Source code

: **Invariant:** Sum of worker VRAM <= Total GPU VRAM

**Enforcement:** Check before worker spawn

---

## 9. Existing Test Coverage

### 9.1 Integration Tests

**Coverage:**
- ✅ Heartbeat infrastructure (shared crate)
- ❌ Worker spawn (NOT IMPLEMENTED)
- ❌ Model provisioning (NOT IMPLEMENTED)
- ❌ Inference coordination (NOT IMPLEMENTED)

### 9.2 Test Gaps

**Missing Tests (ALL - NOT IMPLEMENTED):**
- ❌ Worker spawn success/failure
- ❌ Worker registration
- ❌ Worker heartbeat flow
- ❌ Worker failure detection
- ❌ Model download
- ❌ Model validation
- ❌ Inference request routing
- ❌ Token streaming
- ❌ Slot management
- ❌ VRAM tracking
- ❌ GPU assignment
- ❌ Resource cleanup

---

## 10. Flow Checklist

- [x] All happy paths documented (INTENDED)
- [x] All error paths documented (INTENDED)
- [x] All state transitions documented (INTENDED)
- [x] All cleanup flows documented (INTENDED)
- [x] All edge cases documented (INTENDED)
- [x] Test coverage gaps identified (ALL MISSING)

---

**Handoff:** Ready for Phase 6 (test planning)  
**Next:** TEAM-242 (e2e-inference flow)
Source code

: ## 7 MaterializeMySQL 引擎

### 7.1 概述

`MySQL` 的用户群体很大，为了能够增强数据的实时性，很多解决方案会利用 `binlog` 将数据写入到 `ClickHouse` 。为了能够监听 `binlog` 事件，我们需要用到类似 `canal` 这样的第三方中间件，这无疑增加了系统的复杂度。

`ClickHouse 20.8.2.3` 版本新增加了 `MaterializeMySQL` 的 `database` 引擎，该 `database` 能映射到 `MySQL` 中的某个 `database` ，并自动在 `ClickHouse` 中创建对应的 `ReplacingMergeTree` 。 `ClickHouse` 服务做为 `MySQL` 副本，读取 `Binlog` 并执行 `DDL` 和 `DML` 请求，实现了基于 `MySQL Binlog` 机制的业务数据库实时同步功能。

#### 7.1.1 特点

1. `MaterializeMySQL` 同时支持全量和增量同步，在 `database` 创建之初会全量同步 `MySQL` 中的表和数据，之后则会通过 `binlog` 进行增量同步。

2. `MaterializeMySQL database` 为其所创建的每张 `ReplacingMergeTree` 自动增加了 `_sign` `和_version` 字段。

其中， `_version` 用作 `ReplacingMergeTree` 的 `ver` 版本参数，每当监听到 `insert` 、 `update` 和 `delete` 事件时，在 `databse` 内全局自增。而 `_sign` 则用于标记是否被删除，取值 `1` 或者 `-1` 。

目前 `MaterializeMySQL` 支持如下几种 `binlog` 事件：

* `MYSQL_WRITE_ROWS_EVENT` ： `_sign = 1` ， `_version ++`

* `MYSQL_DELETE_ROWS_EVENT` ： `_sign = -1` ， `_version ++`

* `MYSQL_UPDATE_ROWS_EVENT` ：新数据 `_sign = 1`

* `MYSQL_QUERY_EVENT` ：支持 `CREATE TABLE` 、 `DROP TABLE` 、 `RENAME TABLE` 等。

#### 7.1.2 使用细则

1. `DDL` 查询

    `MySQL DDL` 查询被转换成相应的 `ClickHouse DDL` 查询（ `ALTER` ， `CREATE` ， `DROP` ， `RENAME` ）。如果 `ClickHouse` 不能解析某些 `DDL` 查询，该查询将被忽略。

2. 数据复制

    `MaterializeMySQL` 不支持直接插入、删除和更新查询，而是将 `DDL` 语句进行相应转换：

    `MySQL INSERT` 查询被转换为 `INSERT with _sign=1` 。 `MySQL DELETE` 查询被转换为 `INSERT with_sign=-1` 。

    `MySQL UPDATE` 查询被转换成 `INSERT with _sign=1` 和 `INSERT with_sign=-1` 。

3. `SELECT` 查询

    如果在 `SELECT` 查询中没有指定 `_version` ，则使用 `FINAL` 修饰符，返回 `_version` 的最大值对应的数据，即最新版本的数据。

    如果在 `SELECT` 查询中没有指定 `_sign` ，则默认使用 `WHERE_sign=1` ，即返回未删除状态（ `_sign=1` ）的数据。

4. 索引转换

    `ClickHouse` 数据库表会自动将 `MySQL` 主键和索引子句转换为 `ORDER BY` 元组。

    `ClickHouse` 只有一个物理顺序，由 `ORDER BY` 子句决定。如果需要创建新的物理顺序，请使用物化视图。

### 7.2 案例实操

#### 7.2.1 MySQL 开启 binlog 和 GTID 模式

Task description >> Reproduce verbatim the lines of the records from the very start through the line that contains "## 10. Flow Checklist", including that line.

Task response >>
Source code

: **Invariant:** Sum of worker VRAM <= Total GPU VRAM

**Enforcement:** Check before worker spawn

---

## 9. Existing Test Coverage

### 9.1 Integration Tests

**Coverage:**
- ✅ Heartbeat infrastructure (shared crate)
- ❌ Worker spawn (NOT IMPLEMENTED)
- ❌ Model provisioning (NOT IMPLEMENTED)
- ❌ Inference coordination (NOT IMPLEMENTED)

### 9.2 Test Gaps

**Missing Tests (ALL - NOT IMPLEMENTED):**
- ❌ Worker spawn success/failure
- ❌ Worker registration
- ❌ Worker heartbeat flow
- ❌ Worker failure detection
- ❌ Model download
- ❌ Model validation
- ❌ Inference request routing
- ❌ Token streaming
- ❌ Slot management
- ❌ VRAM tracking
- ❌ GPU assignment
- ❌ Resource cleanup

---

## 10. Flow Checklist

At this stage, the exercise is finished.